Nearly a million tourists visit Scotland to hear live music
A new report by industry organisation UK Music has found that over 900,000 people visited Scotland to attend a concert or festival in 2015
Nearly a million tourists visited Scotland last year to hear live music, according to a new report.
The Wish You Were Here 2016 study found that 928,000 tourists visited Scotland in 2015 to attend a live concert or music festival.
It calculates that music tourism was worth £295m to the Scottish economy in 2015 and helped to sustain 3,230 jobs.
The report also highlights the value of music tourism to Glasgow and looked at the economic and cultural impact of live music and music tourism to the city.
Last year 1.4m people attended music events in Glasgow, including 449,000 music tourists who generated £105m of revenue for the city.
Alison Thewliss, SNP MP for Glasgow Central, said: “Glasgow has been recognised by UNESCO as a City of Music, and we are lucky to have a wealth of venues including the Barrowlands and King Tuts, to the City Halls and the Royal Concert Hall, the SECC and the Hydro.
“Glasgow is also growing musical talent and reaching out to the world through the efforts of The Royal Conservatoire of Scotland.

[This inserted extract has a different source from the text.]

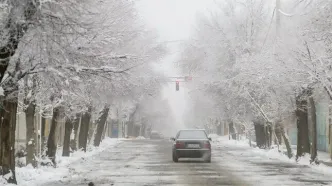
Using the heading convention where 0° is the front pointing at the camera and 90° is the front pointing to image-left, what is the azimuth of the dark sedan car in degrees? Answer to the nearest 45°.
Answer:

“Last year alone, almost half a million music tourists came to Glasgow, providing over 1100 jobs for local people and a boost of over £100 million to the city’s economy.”
This is the second edition of the report, which was carried out by economic analysts Oxford Economics on behalf of UK Music, an umbrella organisation that represents the UK’s commercial music industry.
UK Music chief executive Jo Dipple said: “The appetite for live music has continued to grow. Last year overseas music tourism increased by 16 per cent, whilst British music events were attended by a staggering 27.7 million people in 2015.
“What this report shows, unequivocally, is the economic value of live music to communities, cities and regions.”